A wrist fracture is a relatively common injury which can usually be treated with great success. However, if you or a loved one have suffered a wrist fracture in Philadelphia, you may be wondering where to go from here. At Rothman Institute, we want to help take some of the mystery out of this situation by giving you a preview of a typical journey from wrist fracture through recovery.
A wrist fracture refers to a break in one of the several bones that make up the wrist. In most cases of a wrist fracture in Philadelphia, it is the radius that will break. Typically, pain will be the most immediate symptom of such an injury, although in some cases the pain may subside for a bit and then return as a deep ache. Additionally, in certain wrist fractures, you may also find that you are unable to maintain a grip with that hand.

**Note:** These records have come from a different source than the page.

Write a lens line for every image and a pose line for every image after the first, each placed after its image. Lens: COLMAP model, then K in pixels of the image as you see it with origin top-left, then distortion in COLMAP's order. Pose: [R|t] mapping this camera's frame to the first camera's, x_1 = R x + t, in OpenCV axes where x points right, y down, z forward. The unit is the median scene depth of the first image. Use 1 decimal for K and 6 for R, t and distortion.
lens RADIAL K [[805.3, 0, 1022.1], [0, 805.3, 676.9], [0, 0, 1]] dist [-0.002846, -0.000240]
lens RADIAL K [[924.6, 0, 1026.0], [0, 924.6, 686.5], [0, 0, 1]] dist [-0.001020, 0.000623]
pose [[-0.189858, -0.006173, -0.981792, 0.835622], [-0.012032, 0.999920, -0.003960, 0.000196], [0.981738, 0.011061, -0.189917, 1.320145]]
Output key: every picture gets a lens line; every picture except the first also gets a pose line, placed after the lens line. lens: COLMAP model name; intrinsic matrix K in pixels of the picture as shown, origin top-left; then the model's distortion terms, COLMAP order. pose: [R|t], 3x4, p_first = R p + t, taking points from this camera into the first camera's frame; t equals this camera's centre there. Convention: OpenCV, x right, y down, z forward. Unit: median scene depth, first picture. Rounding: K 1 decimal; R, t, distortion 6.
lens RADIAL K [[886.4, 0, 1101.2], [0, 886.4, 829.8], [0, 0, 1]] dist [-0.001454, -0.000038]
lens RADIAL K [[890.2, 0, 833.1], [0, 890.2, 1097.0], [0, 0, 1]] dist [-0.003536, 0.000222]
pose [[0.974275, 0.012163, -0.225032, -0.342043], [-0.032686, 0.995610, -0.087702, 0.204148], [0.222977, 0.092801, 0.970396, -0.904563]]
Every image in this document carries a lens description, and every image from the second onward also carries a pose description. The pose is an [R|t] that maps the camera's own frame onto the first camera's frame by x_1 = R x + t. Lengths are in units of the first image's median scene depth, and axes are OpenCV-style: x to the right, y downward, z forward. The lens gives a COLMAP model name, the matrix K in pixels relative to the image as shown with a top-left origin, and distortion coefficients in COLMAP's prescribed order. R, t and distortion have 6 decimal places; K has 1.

The first step toward treatment of a wrist fracture in Philadelphia is seeking a diagnosis. Not only is the doctor trying to determine if a fracture occurred, but also which bone was affected and how it was broken. A fracture can occur in several ways, include a clear cut break straight across, a break into several pieces, or even an instance of shattering. He or she will also look to see if the bone is fragmented and, if so, if any of the fragments have shifted out of position. The doctor will typically use both a physical examination and X-rays of the area to gather the information necessary to understand your particular fracture.
Your wrist fracture treatment will then depend upon what sort of a break you have. In many cases, no surgery is necessary. Instead, the injury can be treated with a splint or a cast. In cases where the bones have fragmented or are unstable, surgery may be deemed necessary for a successful recovery. This surgical procedure may involve the placement of a plate and screws or pins to hold the bones in the correct positions during healing.
During the period of recovery that follows the placement of the cast, it is important to follow all of the doctor’s instructions about proper home care. Once the cast is removed, you may experience some stiffness or weakness, but physical therapy can help to restore the normal strength and function of your wrist.